● The problem
Pick up the passage on the SEC's 2018 guidance for cybersecurity disclosures and continue it from its last sentence.

● Passage for review
--- START ---

The Securities and Exchange Commission (“SEC”) recently issued a statement and guidance to assist public companies in adequately disclosing cybersecurity risks and incidents. The new interpretive guidance, which became effective February 26, 2018, substantially expands on the SEC’s 2011 guidance on cybersecurity-related disclosures.
Recognizing the increasing frequency of cybersecurity incidents, the SEC’s new guidance finds that “it is critical that public companies take all required actions to inform investors about material cybersecurity risks and incidents in a timely fashion, including those companies that are subject to material cybersecurity risks but may not yet have been the target of a cyber-attack.” Thus, the new guidance emphasizes that companies must assess the materiality of any cybersecurity incidents that may occur, as well as any existing cyber related risks when it prepares and files disclosures pursuant to securities laws.
The SEC further advises that the materiality of cybersecurity risks or incidents depends on their “nature, extent, and potential magnitude,” in addition to the range of harm that an incident could cause to a company’s operations and reputation. Companies must put adequate disclosure controls in place to ensure accurate and timely disclosure of any material events or risks relating to cybersecurity, taking into consideration, among other factors: (i) prior cybersecurity incidents, (ii) company-specific data or operations that create unique risks, (iii) the probability and potential magnitude of an incident, and (iv) costs relating to cybersecurity risks and protections, including applicable cyber insurance.

--- END ---

● Information given

--- START ---

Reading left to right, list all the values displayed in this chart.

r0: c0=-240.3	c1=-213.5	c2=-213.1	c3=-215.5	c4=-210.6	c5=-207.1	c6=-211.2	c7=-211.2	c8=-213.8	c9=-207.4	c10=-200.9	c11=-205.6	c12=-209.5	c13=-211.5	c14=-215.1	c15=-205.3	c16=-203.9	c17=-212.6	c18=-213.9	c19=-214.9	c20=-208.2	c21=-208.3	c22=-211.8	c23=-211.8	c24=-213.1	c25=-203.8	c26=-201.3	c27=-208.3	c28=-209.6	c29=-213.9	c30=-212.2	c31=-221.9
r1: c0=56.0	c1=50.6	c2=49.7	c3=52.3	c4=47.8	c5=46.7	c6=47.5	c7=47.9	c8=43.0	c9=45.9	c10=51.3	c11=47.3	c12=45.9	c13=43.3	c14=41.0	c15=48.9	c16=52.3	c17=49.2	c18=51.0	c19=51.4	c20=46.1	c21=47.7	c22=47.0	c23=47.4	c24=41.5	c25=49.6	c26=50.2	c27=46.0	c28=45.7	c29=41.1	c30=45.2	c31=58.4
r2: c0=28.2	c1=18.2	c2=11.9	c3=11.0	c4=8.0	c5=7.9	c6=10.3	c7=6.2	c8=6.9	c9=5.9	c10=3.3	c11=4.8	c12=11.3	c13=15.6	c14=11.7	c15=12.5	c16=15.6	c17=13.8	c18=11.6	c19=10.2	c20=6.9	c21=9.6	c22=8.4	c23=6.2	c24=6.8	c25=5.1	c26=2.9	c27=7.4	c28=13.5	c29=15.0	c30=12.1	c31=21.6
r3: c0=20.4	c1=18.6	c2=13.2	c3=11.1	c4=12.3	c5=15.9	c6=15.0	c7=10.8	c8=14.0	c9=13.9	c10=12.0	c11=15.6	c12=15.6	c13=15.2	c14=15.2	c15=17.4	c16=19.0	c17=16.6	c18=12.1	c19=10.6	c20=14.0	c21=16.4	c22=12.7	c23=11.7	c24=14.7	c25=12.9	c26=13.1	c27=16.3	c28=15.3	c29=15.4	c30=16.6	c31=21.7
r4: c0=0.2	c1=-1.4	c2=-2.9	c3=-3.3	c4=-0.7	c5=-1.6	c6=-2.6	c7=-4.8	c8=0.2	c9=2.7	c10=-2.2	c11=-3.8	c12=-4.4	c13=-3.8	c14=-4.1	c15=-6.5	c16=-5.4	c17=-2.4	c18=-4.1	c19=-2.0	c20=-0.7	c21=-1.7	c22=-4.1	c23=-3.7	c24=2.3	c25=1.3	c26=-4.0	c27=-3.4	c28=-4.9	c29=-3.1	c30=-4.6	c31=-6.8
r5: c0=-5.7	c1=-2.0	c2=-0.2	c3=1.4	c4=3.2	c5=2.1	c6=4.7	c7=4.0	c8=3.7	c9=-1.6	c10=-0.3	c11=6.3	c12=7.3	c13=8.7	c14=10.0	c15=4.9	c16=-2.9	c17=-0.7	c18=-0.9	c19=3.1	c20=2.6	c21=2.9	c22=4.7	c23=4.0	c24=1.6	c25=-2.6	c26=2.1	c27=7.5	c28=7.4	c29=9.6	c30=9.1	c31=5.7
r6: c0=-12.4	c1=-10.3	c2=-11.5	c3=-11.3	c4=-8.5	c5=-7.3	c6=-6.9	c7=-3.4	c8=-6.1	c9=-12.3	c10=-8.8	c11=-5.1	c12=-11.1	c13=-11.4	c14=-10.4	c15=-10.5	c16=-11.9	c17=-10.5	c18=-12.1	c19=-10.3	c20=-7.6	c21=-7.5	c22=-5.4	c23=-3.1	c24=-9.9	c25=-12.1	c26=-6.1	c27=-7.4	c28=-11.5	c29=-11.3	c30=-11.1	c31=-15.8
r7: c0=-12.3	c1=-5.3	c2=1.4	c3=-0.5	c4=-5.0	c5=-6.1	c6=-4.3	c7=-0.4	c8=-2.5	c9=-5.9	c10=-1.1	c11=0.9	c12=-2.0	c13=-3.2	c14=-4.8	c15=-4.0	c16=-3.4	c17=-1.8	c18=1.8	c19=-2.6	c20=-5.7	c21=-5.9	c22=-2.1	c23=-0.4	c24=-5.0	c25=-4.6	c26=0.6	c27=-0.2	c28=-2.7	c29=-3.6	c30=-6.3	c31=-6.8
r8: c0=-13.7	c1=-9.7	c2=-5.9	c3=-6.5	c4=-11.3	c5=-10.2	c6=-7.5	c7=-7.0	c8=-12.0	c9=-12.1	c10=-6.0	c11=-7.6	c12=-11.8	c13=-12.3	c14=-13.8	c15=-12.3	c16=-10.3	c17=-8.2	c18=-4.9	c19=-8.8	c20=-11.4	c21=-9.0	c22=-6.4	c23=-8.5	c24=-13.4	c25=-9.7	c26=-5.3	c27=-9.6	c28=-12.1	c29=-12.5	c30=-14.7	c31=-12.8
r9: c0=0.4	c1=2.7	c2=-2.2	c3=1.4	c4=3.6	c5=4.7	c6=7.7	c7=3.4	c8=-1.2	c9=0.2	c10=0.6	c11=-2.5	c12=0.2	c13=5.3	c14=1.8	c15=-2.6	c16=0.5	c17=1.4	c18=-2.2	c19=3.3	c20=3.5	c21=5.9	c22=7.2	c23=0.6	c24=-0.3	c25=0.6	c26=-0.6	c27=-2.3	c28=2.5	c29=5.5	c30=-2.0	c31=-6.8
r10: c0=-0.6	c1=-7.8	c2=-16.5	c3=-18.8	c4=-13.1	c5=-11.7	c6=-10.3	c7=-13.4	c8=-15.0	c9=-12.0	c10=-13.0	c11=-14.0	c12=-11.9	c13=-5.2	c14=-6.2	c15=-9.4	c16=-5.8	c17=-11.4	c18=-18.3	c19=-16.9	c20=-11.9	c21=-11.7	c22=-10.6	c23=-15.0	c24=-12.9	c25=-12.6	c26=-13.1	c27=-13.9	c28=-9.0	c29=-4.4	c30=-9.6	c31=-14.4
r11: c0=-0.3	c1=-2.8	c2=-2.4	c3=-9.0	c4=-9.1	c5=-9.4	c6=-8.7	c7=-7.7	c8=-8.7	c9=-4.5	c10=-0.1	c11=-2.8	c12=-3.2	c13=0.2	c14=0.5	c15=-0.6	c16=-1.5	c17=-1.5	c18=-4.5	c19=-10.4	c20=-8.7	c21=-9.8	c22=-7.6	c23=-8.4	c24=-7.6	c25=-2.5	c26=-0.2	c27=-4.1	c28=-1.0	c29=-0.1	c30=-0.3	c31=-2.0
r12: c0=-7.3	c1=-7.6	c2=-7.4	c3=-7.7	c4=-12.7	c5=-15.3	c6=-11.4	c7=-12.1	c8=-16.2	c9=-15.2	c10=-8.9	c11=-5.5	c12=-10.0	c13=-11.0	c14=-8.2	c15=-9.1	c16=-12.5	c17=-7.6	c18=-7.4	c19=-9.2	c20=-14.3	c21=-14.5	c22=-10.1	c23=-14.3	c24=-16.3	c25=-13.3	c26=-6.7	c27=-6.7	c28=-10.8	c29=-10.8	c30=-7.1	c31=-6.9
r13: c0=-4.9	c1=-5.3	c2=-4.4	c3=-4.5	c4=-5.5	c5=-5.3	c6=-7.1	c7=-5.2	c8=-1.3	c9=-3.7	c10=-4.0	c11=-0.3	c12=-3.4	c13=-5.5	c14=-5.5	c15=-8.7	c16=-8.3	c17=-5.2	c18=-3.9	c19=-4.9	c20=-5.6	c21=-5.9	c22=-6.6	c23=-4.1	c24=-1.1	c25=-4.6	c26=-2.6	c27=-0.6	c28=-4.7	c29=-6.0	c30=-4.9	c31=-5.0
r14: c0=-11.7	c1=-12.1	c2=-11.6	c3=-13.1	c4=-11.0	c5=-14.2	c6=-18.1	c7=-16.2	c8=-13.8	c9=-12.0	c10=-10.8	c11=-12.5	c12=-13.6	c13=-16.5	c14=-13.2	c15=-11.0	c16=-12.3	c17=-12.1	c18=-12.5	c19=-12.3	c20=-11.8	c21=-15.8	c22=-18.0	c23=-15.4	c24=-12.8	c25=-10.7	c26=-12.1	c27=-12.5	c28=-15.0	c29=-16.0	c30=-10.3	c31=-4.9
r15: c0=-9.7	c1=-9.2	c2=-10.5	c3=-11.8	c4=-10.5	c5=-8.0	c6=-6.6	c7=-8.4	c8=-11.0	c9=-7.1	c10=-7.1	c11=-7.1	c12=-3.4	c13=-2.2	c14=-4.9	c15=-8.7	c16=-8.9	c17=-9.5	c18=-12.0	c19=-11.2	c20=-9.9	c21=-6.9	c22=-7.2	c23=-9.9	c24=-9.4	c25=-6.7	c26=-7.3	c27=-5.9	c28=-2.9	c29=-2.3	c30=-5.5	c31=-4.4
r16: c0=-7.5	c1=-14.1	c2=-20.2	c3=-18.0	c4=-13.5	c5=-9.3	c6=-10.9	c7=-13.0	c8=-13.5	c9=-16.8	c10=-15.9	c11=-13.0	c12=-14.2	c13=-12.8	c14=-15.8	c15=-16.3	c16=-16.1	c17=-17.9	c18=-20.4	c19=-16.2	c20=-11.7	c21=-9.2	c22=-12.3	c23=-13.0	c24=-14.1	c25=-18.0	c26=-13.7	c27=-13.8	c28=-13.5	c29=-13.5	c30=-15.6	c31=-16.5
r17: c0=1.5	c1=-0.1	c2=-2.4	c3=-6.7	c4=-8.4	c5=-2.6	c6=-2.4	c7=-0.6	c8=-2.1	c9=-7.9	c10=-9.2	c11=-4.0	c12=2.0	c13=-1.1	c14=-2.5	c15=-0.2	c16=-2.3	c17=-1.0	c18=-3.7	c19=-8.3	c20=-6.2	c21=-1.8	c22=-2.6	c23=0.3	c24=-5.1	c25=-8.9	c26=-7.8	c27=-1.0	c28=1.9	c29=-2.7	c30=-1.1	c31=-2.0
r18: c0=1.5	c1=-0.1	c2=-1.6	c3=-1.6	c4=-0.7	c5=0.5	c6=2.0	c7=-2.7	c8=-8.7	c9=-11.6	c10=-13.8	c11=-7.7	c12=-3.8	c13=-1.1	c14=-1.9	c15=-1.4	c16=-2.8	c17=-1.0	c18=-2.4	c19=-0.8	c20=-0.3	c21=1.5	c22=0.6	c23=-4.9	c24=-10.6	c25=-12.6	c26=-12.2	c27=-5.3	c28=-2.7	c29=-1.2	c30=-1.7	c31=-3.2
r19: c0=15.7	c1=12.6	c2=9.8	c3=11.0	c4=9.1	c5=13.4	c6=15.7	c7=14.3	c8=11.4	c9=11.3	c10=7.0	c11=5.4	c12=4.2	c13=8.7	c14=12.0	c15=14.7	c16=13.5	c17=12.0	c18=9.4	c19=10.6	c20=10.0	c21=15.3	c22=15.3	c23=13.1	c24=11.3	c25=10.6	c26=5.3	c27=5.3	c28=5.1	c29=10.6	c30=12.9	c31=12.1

--- END ---

● Answer to the problem
While material cybersecurity risks and incidents must be disclosed, the SEC reaffirmed its statement from its 2011 cybersecurity guidance that companies are not required to—and should not—provide a “roadmap” for cyber criminals to use to exploit a company’s cyber defenses. Accordingly, disclosure of specific, technical descriptions of system vulnerabilities is not required.
The SEC’s new guidance also stresses the importance of establishing appropriate internal controls to ensure that corporate insiders do not trade company stock on the basis of material nonpublic information relating to a company’s cybersecurity risks. In particular, when a company is in the process of investigating a potential cybersecurity incident, the SEC advises that companies should place restrictions on insider trading to avoid any potential improper trading between the time the incident is identified and when details of the incident can be properly disclosed to the public.